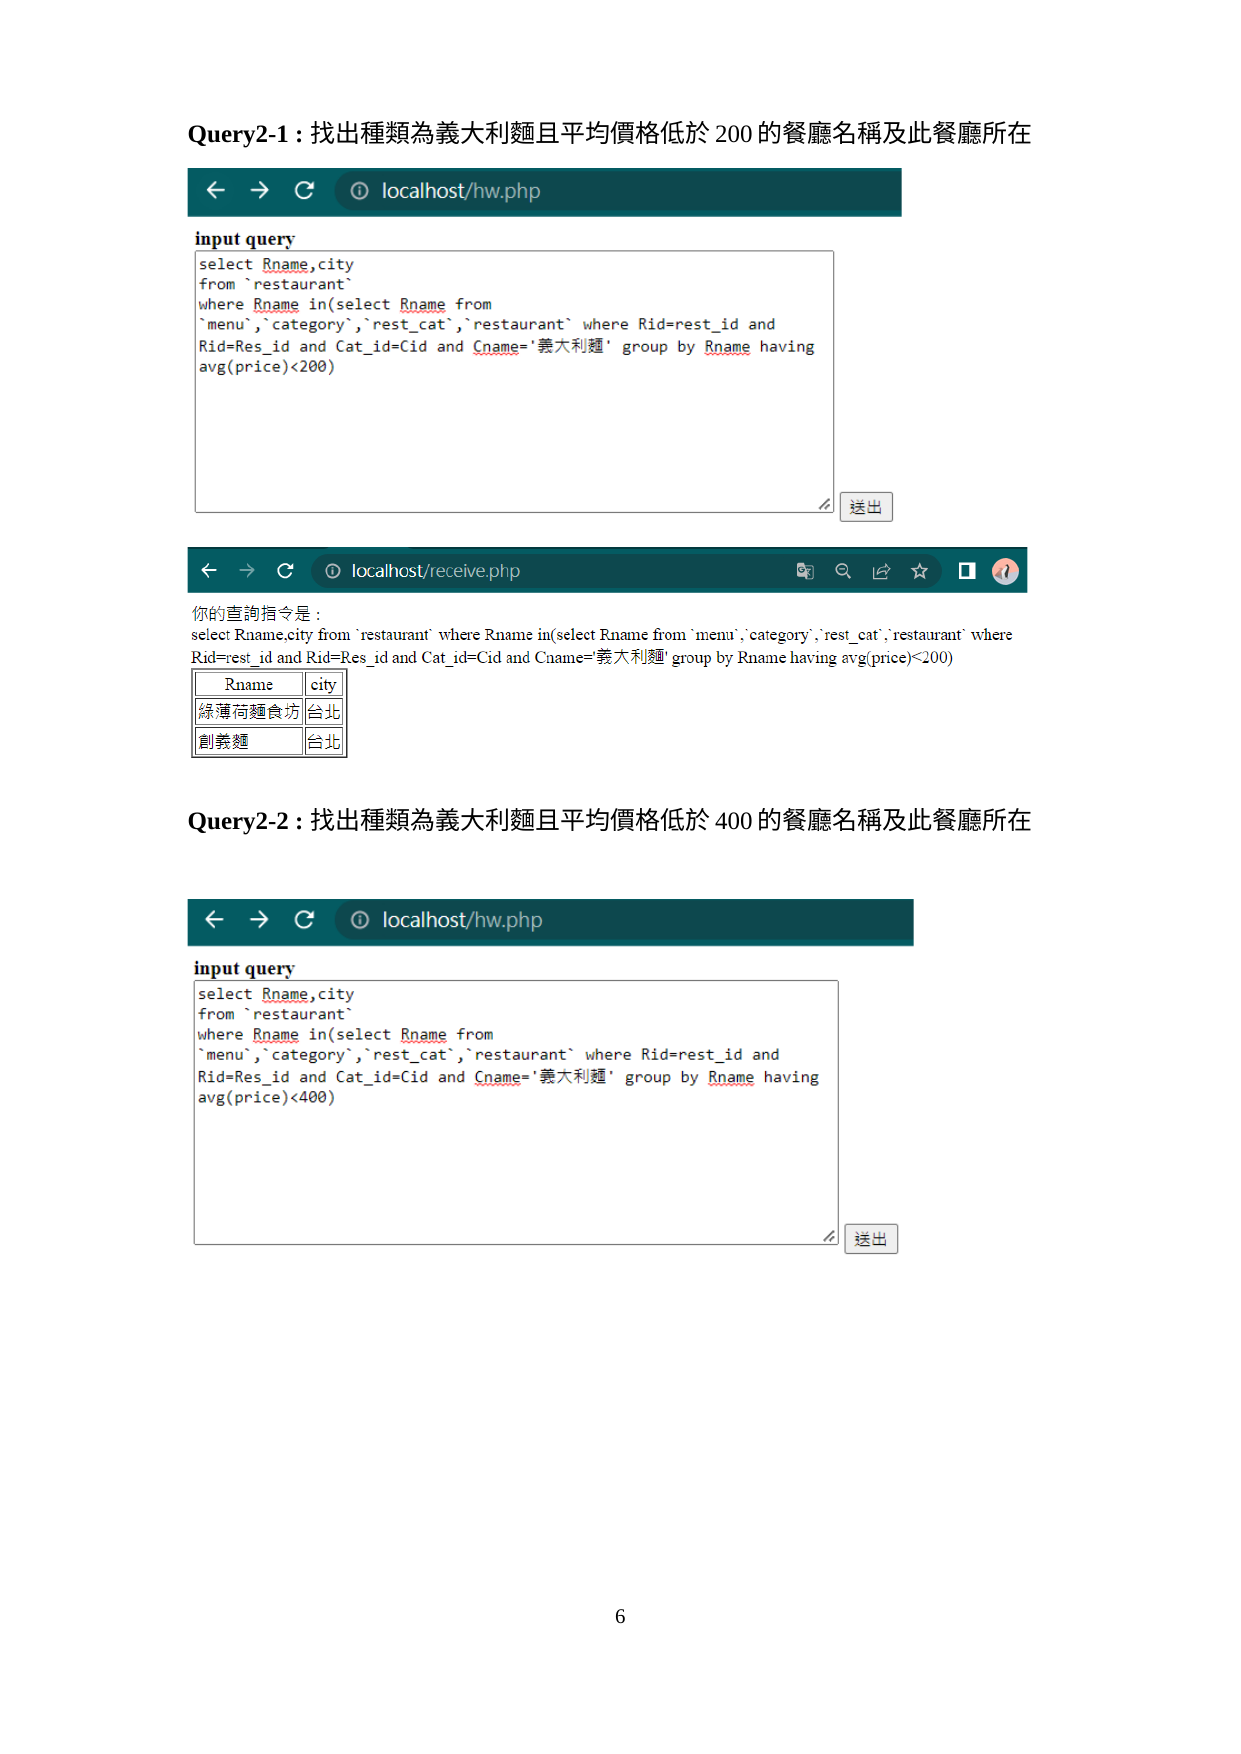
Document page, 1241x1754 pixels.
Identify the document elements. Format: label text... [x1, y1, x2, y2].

text Query2-2 : 找出種類為義大利麵且平均價格低於400的餐廳名稱及此餐廳所在 [187, 777, 1053, 839]
text Query2-1 : 找出種類為義大利麵且平均價格低於200的餐廳名稱及此餐廳所在 [187, 89, 1053, 152]
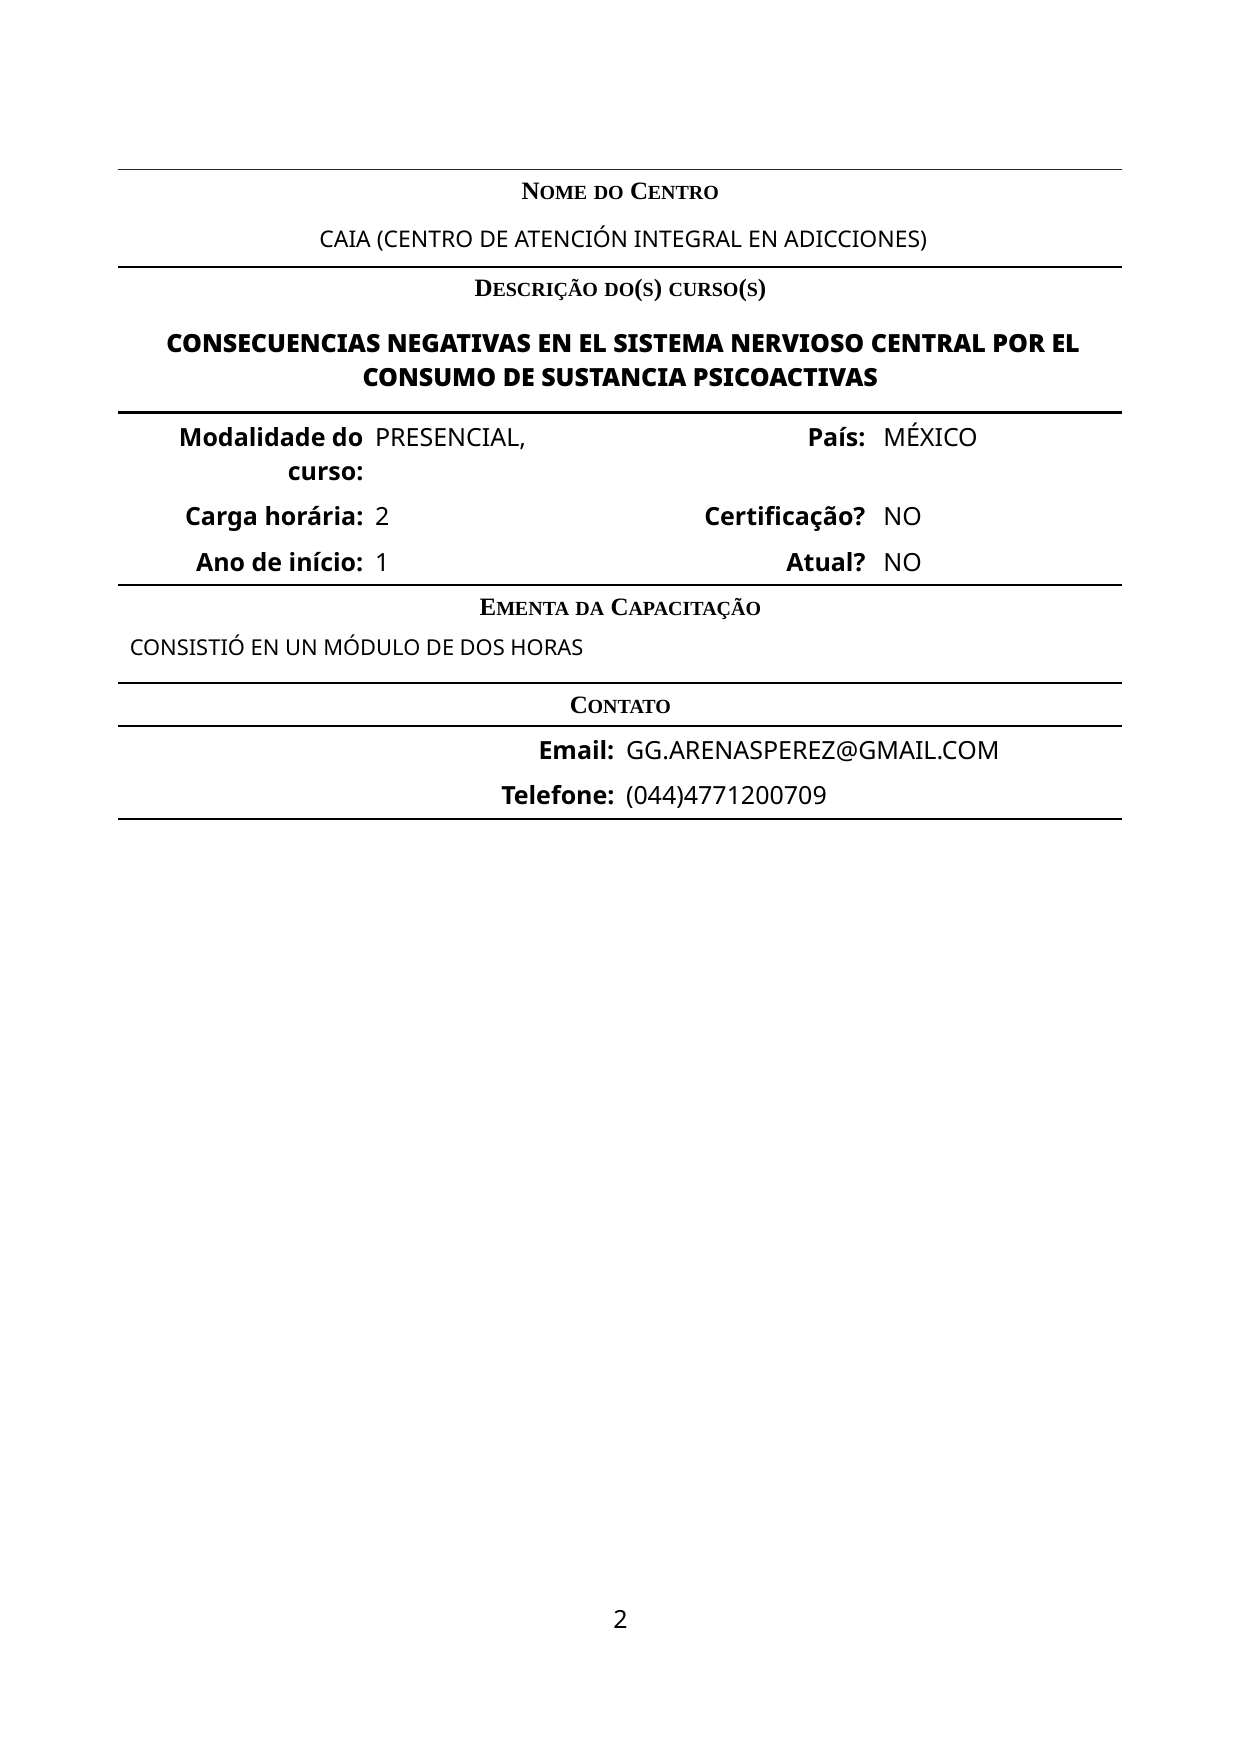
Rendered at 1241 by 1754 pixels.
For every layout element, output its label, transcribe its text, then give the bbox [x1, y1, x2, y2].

table_cell Certificação? [620, 493, 871, 538]
table_cell Contato [118, 684, 1122, 724]
table_cell PRESENCIAL, [369, 414, 620, 493]
table_cell CAIA (CENTRO DE ATENCIÓN INTEGRAL EN ADICCIONES) [118, 211, 1122, 266]
table_cell Ano de início: [118, 539, 369, 584]
table_cell Carga horária: [118, 493, 369, 538]
table_cell Atual? [620, 539, 871, 584]
table_cell CONSECUENCIAS NEGATIVAS EN EL SISTEMA NERVIOSO CENTRAL POR EL CONSUMO DE SUSTANCIA PSICOACTIVAS [118, 308, 1122, 411]
table_cell MÉXICO [871, 414, 1122, 493]
table_cell Telefone: [118, 772, 620, 818]
table_cell 2 [369, 493, 620, 538]
table_cell País: [620, 414, 871, 493]
table_cell 1 [369, 539, 620, 584]
table_cell Ementa da Capacitação [118, 586, 1122, 626]
table_cell NO [871, 539, 1122, 584]
table_cell Email: [118, 727, 620, 772]
table_cell (044)4771200709 [620, 772, 1122, 818]
table_cell CONSISTIÓ EN UN MÓDULO DE DOS HORAS [118, 626, 1122, 682]
table_cell Modalidade do curso: [118, 414, 369, 493]
table_cell NO [871, 493, 1122, 538]
table_cell Descrição do(s) curso(s) [118, 268, 1122, 308]
table_cell GG.ARENASPEREZ@GMAIL.COM [620, 727, 1122, 772]
table_header Nome do Centro [118, 171, 1122, 211]
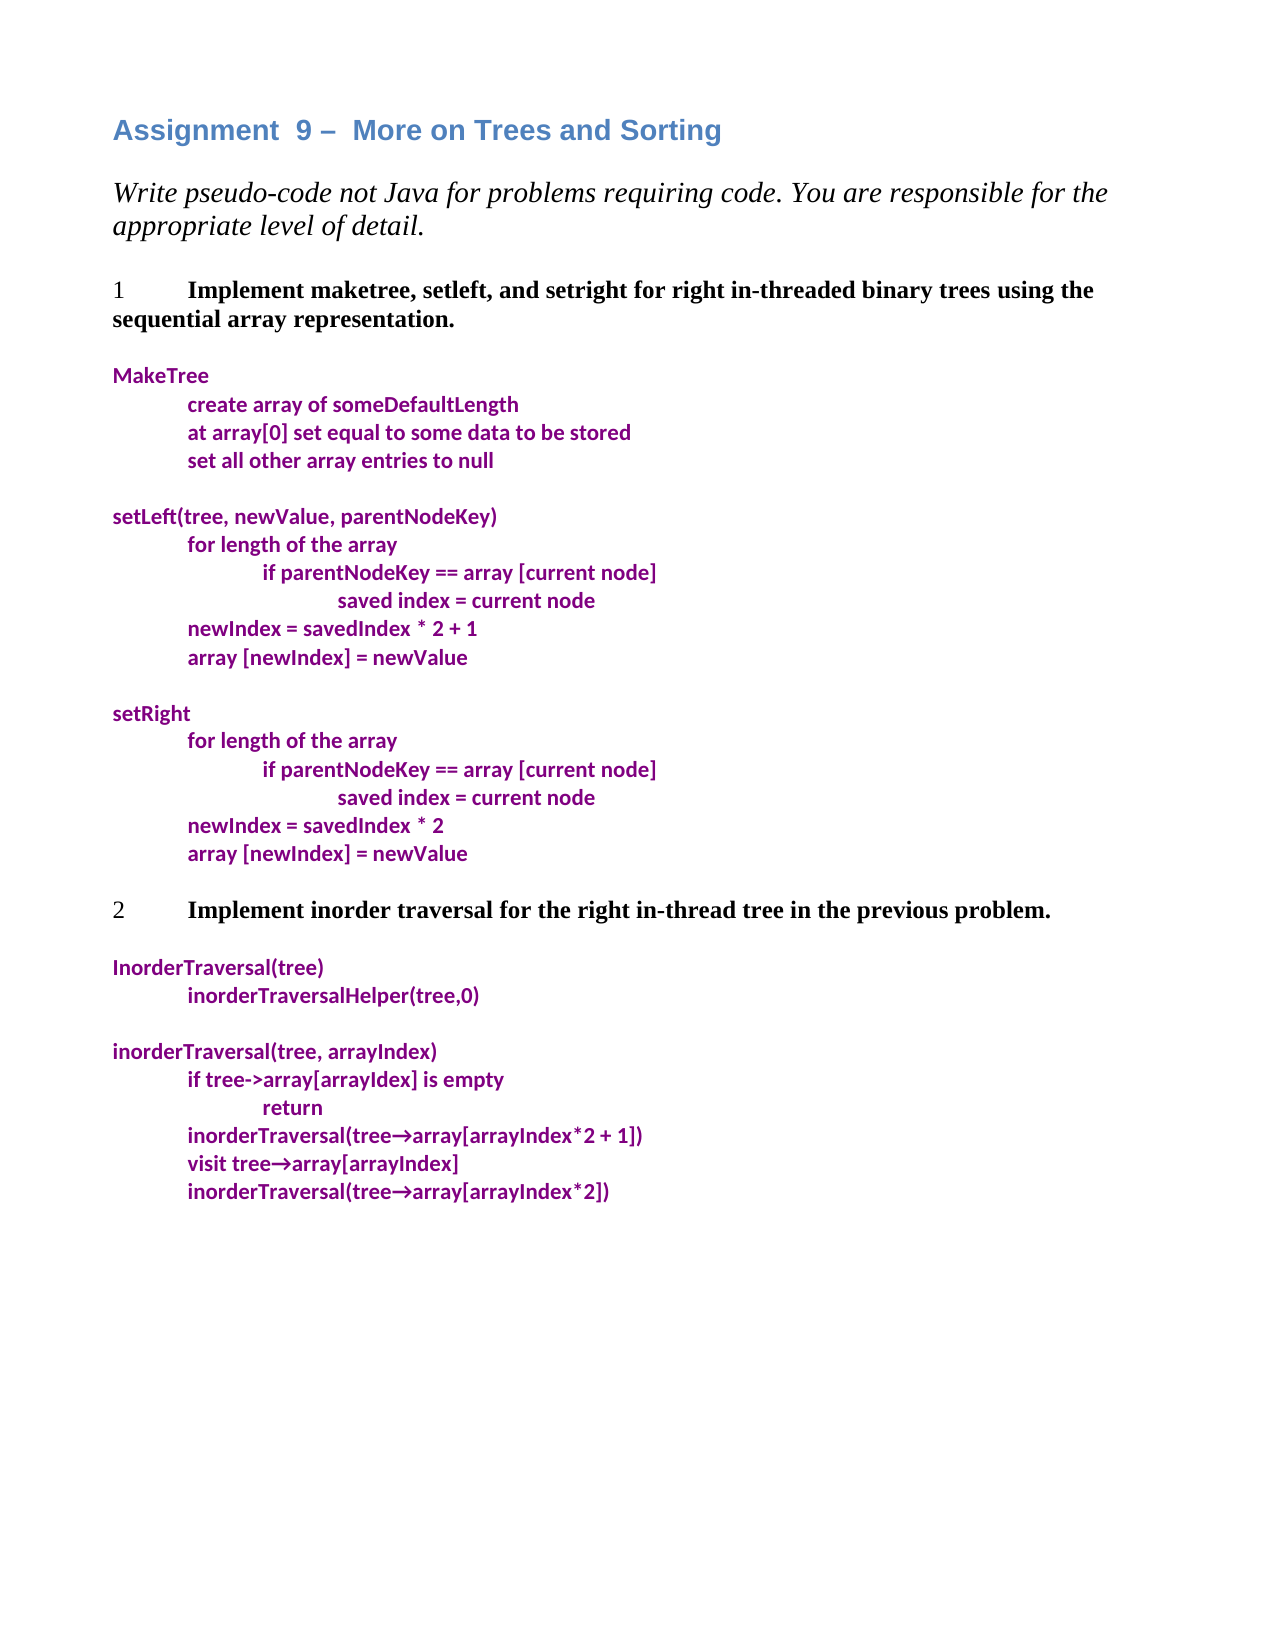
- - - - -
» **To be done**
In the stretch from the start of the items through the line containing "text Query2-1 : 找出種類為義大利麵且平均價格低於200的餐廳名稱及此餐廳所在", swap "elements" for "regions" and reproduce those lines with nothing else changed. Omit the pictures from the output.

» **Full output**
Document page, 1241x1754 pixels.
Identify the document regions. Format: label text... [x1, y1, x2, y2].

text Query2-2 : 找出種類為義大利麵且平均價格低於400的餐廳名稱及此餐廳所在 [187, 777, 1053, 839]
text Query2-1 : 找出種類為義大利麵且平均價格低於200的餐廳名稱及此餐廳所在 [187, 89, 1053, 152]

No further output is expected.